Dworkin reconhece que a partir de suas afirmações sobre o papel da política na interpretação jurídica dever-se-ia encontrar opiniões que fossem de cunho liberal, radical ou conservadora sobre o que a Constituição e as leis deveriam ser, mas ainda, como elas são, o que de fato acontece mesmo. Um exemplo que pode ser ricamente explorado é a interpretação da cláusula de igual proteção da Constituição norte-americana, pois esta não pode ser compreendida apartada de alguma teoria sobre o que seja a igualdade política e até que ponto a igualdade é exigida. Por isso mesmo, juristas conservadores argumentam a favor de supostas ideias ligadas às intenções do autor e acusam os demais de estarem inventando o direito.
Mas trata-se de uma vociferação com o intuito de ocultar o papel que suas próprias convicções políticas desempenham na sua escolha do estilo interpretativo, e os grandes debates jurídicos quanto à cláusula da igualdade de direitos teriam sido mais esclarecedores se fosse mais amplamente reconhecido que valer-se de uma teoria política não é uma corrupção da interpretação, mas parte do que significa interpretação.[56]
Mas qual o papel da política no desenvolvimento de uma determinada interpretação? Segundo Stanley Fish,[57]no caso da literatura, as disputas são mais políticas que lógicas. Trata-se de uma busca por parte dos professores por domínio. Mas trata-se também de um olhar externo sob a questão, pois refere-se as causas de ascensão de uma ou de outra abordagem.
Por isso mesmo, a proposta dworkiana passa por um olhar interno, ou seja, ao invés de se discutir a política da interpretação, um debate sobre a política na interpretação. Em outros termos, significa indagar os limites para o uso de princípios de moralidade política a favor de uma interpretação particular de uma obra. Para o autor,
Há muitas possibilidades, [...]. Disseram que nosso compromisso com o feminismo, nossa fidelidade à nação ou nossa insatisfação com a ascensão da nova direita devem influenciar nossa avaliação e apreciação da literatura. [...] mas se nossas convicções a respeito dessas questões políticas especificas contam na decisão de até que ponto um romance, uma peça ou um poema são bons, então devem contar também na decisão de qual interpretação é a melhor, entre várias interpretações particulares dessas obras. Ou assim deve ser se meu argumento for fundamentado.[58]
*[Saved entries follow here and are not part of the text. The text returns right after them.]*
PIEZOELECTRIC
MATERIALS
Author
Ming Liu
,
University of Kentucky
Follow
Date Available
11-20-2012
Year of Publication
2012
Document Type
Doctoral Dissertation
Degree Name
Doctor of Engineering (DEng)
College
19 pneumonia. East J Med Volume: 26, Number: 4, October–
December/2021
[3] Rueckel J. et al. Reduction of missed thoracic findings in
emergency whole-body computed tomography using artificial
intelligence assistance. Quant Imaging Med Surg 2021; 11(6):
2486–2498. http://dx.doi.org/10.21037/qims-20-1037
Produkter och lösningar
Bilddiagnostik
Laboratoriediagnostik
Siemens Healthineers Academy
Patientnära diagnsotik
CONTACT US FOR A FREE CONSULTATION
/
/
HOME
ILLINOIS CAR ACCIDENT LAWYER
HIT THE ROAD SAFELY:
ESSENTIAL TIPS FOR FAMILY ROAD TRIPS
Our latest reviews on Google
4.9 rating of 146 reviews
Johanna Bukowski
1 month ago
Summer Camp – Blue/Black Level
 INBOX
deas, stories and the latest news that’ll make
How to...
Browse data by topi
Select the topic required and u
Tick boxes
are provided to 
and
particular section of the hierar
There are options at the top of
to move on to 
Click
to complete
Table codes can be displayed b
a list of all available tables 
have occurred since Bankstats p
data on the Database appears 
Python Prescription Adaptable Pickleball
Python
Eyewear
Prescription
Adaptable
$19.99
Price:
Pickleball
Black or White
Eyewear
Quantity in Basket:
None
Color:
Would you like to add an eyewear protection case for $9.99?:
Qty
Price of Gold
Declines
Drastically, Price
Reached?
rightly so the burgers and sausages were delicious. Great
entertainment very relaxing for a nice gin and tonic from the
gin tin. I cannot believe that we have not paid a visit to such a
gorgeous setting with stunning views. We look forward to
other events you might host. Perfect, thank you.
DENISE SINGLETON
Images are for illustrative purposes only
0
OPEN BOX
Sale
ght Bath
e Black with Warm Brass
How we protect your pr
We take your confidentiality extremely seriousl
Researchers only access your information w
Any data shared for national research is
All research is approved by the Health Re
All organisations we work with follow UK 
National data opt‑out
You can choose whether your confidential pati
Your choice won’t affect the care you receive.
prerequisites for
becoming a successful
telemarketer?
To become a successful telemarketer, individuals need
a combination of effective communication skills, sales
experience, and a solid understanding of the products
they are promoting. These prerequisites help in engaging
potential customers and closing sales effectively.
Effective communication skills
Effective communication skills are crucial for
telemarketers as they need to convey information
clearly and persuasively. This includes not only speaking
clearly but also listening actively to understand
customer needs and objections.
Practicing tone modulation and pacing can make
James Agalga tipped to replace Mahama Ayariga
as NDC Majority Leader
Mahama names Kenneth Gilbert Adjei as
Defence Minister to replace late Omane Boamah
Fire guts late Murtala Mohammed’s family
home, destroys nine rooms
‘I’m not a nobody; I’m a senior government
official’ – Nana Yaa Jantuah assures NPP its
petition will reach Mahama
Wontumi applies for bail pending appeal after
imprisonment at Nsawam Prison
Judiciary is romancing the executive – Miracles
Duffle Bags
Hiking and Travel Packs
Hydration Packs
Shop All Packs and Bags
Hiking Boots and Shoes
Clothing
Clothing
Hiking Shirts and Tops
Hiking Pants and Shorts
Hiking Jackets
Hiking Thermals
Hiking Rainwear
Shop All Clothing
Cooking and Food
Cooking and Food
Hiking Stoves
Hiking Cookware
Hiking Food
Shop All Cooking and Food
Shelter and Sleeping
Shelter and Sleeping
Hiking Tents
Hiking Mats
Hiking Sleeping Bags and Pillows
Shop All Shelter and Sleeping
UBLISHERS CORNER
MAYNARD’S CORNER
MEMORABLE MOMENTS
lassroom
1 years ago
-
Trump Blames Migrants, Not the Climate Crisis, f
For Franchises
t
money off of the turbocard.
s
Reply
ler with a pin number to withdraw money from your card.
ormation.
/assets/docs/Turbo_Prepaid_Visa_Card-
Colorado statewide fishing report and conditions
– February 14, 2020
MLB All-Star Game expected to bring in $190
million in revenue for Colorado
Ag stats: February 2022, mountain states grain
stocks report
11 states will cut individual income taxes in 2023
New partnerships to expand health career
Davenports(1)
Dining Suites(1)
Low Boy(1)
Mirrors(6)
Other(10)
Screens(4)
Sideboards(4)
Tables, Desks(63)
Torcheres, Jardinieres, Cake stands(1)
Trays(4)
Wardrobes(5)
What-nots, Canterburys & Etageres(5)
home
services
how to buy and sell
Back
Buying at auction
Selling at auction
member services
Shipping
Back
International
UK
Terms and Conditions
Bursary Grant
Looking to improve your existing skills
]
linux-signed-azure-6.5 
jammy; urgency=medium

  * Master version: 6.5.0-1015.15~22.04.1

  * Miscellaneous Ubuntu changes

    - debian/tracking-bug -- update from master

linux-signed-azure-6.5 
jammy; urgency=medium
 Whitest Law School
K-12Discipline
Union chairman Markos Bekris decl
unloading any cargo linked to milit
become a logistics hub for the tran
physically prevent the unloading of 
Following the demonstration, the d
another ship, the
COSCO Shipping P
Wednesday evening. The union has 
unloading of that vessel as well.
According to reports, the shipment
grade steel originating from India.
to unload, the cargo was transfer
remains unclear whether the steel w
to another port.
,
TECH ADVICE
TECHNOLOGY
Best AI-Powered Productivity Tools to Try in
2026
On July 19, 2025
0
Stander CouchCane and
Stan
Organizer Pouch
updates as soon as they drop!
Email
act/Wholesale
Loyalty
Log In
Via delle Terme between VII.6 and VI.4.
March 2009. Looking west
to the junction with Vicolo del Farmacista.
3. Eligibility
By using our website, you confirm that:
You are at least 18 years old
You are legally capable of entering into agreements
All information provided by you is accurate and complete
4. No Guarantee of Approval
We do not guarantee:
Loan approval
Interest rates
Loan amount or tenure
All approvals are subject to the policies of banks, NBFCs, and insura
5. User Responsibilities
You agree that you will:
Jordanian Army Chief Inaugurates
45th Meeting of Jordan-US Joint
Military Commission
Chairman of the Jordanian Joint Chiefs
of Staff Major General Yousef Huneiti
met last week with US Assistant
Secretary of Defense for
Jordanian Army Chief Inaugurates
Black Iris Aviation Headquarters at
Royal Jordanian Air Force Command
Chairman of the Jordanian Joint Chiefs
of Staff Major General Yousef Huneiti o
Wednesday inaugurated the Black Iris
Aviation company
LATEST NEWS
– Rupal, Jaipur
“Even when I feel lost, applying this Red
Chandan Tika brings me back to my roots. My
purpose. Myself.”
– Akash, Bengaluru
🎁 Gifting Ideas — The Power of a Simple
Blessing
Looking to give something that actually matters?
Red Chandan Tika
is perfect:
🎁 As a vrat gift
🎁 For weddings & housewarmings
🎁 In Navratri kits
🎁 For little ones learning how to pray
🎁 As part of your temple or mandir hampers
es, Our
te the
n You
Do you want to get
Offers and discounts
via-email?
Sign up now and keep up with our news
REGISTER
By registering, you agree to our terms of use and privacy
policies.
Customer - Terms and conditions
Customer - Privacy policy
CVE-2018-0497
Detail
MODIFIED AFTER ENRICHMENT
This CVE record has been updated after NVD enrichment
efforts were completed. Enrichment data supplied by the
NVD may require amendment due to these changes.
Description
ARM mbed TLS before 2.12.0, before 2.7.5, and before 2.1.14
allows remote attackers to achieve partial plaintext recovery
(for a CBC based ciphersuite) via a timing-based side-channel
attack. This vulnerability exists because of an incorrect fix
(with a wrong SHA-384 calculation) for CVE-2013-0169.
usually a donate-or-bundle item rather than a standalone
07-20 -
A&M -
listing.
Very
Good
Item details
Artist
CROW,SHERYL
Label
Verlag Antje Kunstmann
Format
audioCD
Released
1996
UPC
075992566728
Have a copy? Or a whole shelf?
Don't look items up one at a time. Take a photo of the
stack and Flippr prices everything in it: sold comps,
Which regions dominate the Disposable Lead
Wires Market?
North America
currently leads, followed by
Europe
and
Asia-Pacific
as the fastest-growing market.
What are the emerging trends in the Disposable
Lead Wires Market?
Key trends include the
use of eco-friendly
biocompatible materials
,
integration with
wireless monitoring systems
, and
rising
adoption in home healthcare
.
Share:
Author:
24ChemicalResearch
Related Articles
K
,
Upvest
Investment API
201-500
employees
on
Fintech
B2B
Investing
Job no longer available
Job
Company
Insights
Há, então, uma ligação entre teoria estética e política. Assim como uma teoria estética irá demandar uma teoria de identidade pessoal adequada para marcar os limites entre pessoas e circunstâncias, ou entre pessoas ou negar tais fronteira, uma teoria abrangente de justiça social também encontrará suas raízes sob as mesmas questões ou em outras similares.[59]Deste modo, Dworkin conclui seu pensamento no sentido de questionar se uma solução não seria indagar sobre a existência de bases filosóficas compartilhadas por teorias estéticas, teorias políticas e teorias jurídicas.